I don't think there's a technical reason the above doesn't work. It's just that, given Zig structures don't have a guaranteed memory layout, it isn't a good idea and thus is forbidden (although, I can't quite figure out why @ptrCast allows it but @bitCat doesn't!)

This does work though:

pub fn main() !void {
    const n: i64 = 1234567890;
    const f: f64 = @bitCast(n);
    std.debug.print("{}\n", .{f});
}

And prints 6.09957582e-315. If we try this between a boolean an integer, we'll get an error:

pub fn main() !void {
    const b = true;
    const n: i64 = @bitCast(b);
    std.debug.print("{d}\n", .{n});
}

@bitCast size mismatch: destination type 'i64' has 64 bits but source type 'bool' has 1 bits

If we change the type of n from i64 to u1, it works:

pub fn main() !void {
    const b = false;
    const n: u1 = @bitCast(b);
    std.debug.print("{d}\n", .{n});
}

This prints 1. If we changed true to false, we'd get 0.

@bitCast tells the compiler to take a value and treat it as the given type. For example, say that we have the value 1000 as u16. The binary representation for that is 1111101000. If we @bitCast this to an f16, it's the same data, the same binary 1111101000, but interpreted as a float (which is, apparently, 5.96e-5).

Obviously, you generally won't @bitCast from ints to floats or booleans. But it is useful when dealing with binary data. For example, the 4-byte little-endian representation of the number 1000 is [4]const u8{ 232, 3, 0, 0 }. We can use @bitCast to take that binary representation and treat it as an integer:

pub fn main() !void {
    const data = [_]u8{232, 3, 0, 0};
    const n: i32 = @bitCast(data);
    std.debug.print("{}\n", .{n});
}

There are two important things to keep in mind. The first is that this isn't a conversion. There isn't runtime code executing that takes data and turns it into an integer. Rather, this is us telling the compiler to treat the data as an integer.
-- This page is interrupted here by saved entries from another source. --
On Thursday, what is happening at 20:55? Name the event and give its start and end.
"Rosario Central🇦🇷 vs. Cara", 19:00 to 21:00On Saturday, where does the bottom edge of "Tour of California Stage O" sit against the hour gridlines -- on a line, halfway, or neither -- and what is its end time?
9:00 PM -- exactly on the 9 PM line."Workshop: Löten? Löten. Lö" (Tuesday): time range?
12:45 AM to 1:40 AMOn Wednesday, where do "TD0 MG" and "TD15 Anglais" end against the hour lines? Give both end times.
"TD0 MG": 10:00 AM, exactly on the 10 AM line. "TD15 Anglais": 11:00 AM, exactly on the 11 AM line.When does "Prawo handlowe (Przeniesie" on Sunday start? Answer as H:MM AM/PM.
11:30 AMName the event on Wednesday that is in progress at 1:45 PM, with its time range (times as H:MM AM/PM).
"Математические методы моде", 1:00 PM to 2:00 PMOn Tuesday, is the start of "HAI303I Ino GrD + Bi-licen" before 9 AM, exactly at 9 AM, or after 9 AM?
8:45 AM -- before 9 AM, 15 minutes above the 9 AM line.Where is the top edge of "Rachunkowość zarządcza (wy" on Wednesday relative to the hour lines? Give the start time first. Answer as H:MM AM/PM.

Secondly, there are various ways to represent any type of data. Above, we said that 1000 is represented as [_]u8{232, 3, 0, 0}, but it could also be represented as [_]u8{0, 0, 3, 232} (e.g. using big-endian) - and there are more than just these 2 ways. So @bitCast only makes sense if you're sure about the bit-representation of the data. Generally, you only want to @bitCast data that comes from your own running program. If you're parsing an external protocol, you should use std.mem.readInt instead. readInt lets you specify the endianness of the data and, interestingly, if the endianness of the data happens the be the same endianness of the platform, it ends up just being a call to @bitCast.